La lucha de mujeres ecuatorianas por el agua


En muchos lugares de Latinoamérica las mujeres aún están relegadas a cuidar del hogar. La vida pública está prácticamente vetada para ellas. Los hombres no dejan salir a sus mujeres y no pueden participar en las reuniones públicas. No participan en la política de la comunidad a la que pertenecen. Se ocupan de criar a los niños, de cuidar a los animales y el campo, y de proveer de comida a la familia.

Pero en algunas ciudades y pequeños pueblos, algunas mujeres están formando sus propios grupos: ya que no pueden reunirse con los hombres para participar en la política tradicional, ellas mismas organizan sus propias reuniones y toman decisiones. Seguramente, decisiones más prácticas para el día a día que las que toman los hombres. En los andes ecuatorianos, uno de estos grupos, que comenzó con 38 mujeres, se ha convertido en una organización que ha sido reconocida por su trabajo medioambiental.

Ahora, son alrededor de doscientas las mujeres implicadas en el grupo y varias ONG les ayudan con formación y asesoramiento técnico. Todo empezó en 2003,. Entonces ya se dieron cuenta de que el entorno estaba cambiando. Uno de los mayores problemas era la falta de agua.

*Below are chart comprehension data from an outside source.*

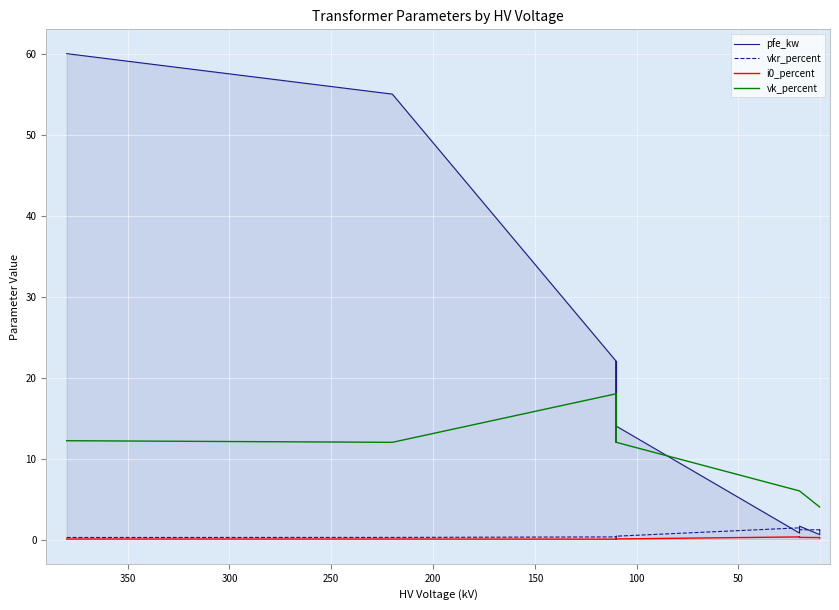

At how many categories does at least one series exceed 44?

2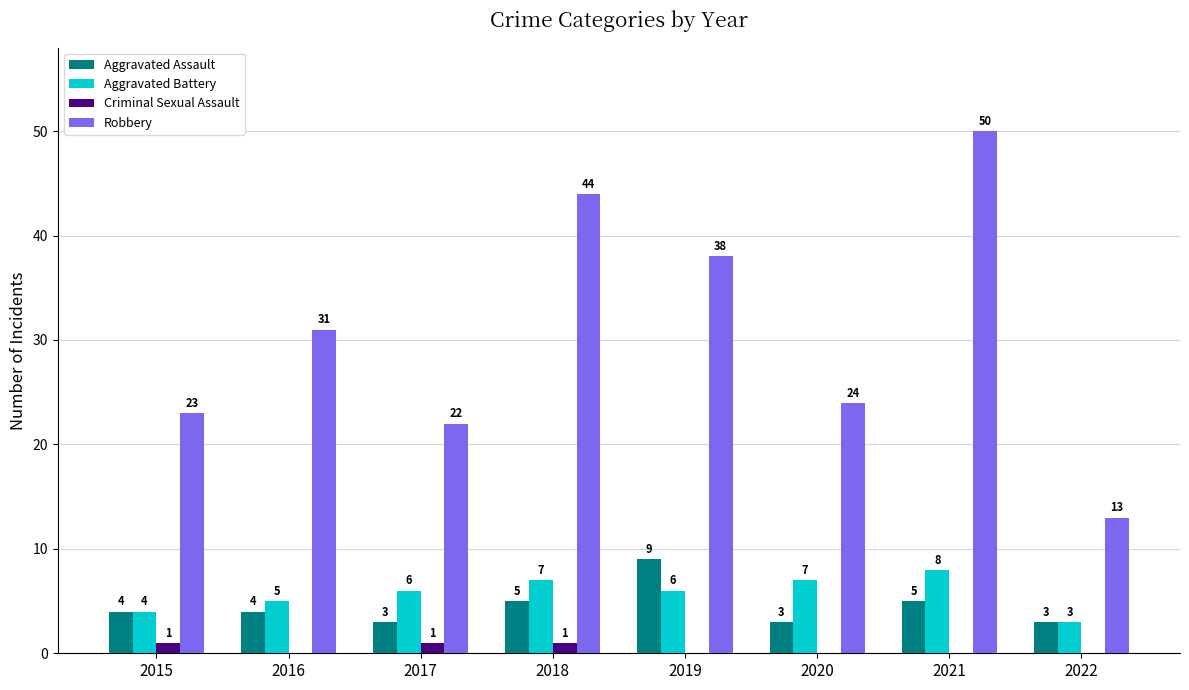

Reading right to left, list all the values displayed in this chart.

Aggravated Assault: 2022=3	2021=5	2020=3	2019=9	2018=5	2017=3	2016=4	2015=4
Aggravated Battery: 2022=3	2021=8	2020=7	2019=6	2018=7	2017=6	2016=5	2015=4
Criminal Sexual Assault: 2022=0	2021=0	2020=0	2019=0	2018=1	2017=1	2016=0	2015=1
Robbery: 2022=13	2021=50	2020=24	2019=38	2018=44	2017=22	2016=31	2015=23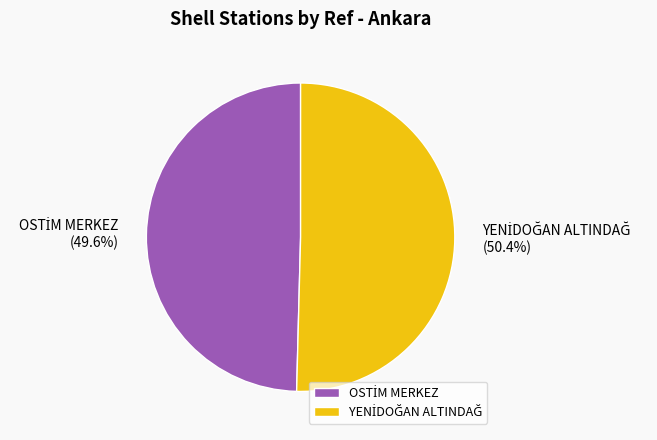

Is there a majority slice in this chart?

Yes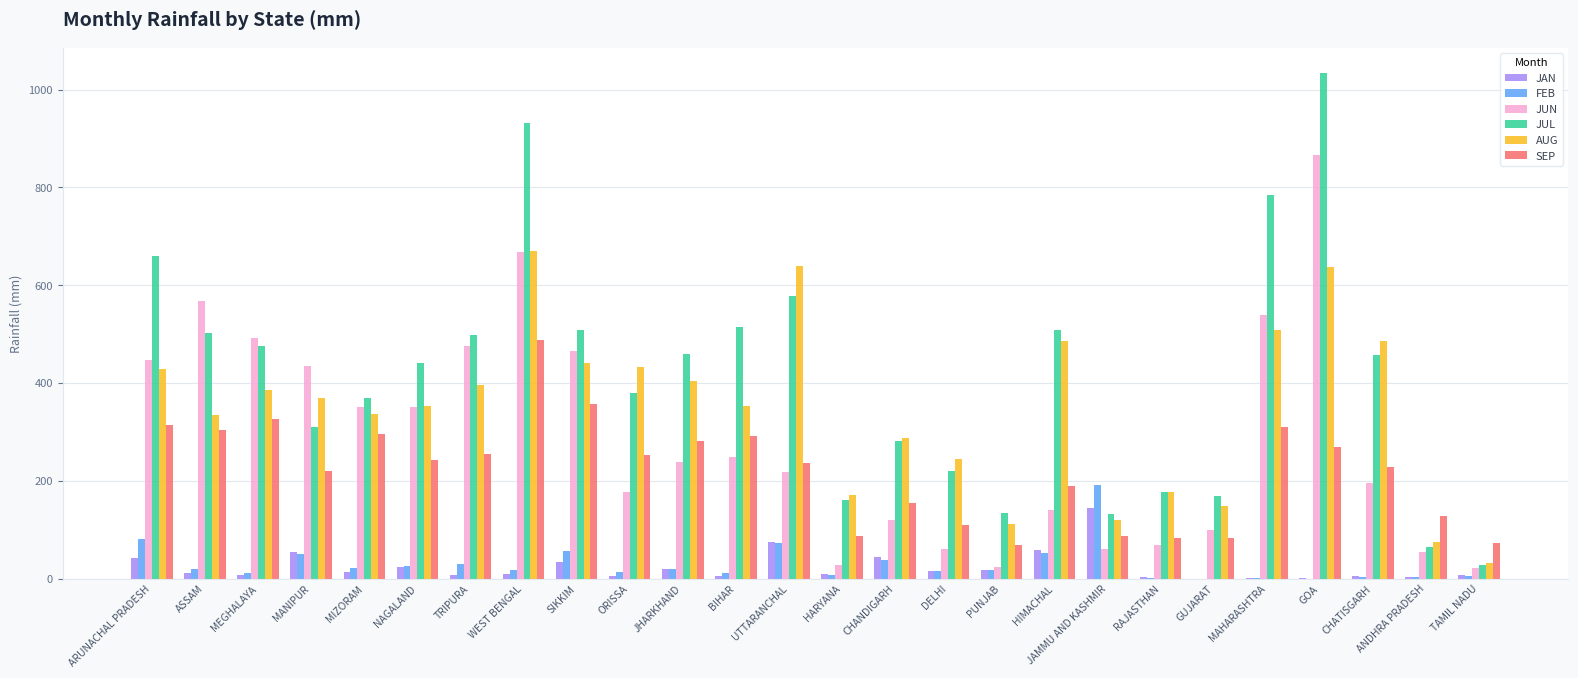

What is the sum of all FEB values?

774.7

Los recursos acuíferos en los Andes dependen del páramo, un ecosistema de la alta montaña que es un tipo de pradera que absorbe el agua de los ríos y la lluvia para luego liberarla gradualmente. Algunas organizaciones señalan que el 30% del páramo ecuatoriano ha sido destruido en los últimos años.

Tradicionalmente, se ha usado el páramo para que los animales pasten, cabras, llamas, vacas y cerdos que destrozaban la pradera. En esta región, si no hay páramo, tampoco hay agua. Hablamos de Apahua, al sur de la capital, Quito, a una latitud de unos 4.000 metros por encima del nivel del mar.

Muchos hombres emigraron, así que han sido las mujeres las que han hecho frente al problema de la escasez de agua. Las mujeres de Apahua pusieron en marcha un plan para recuperar los cultivos autóctonos. Cultivan treinta tipos distintos de patatas, así como diversas especies de habas y verduras.

Después de unos años, se ha aumentado la productividad de los terrenos a un coste muy bajo. Antes se usaban productos químicos y ahora se emplea estiércol de cobaya. Es un abono que pueden elaborar ellas mismas.

En diciembre de 2009, una representante de este grupo voló a Copenhague para participar en las negociaciones del cima de Naciones Unidas. Las mujeres quieren estar preparadas para hacer frente al cambio del clima. Pero no sólo eso. La violencia por parte de los hombres está disminuyendo.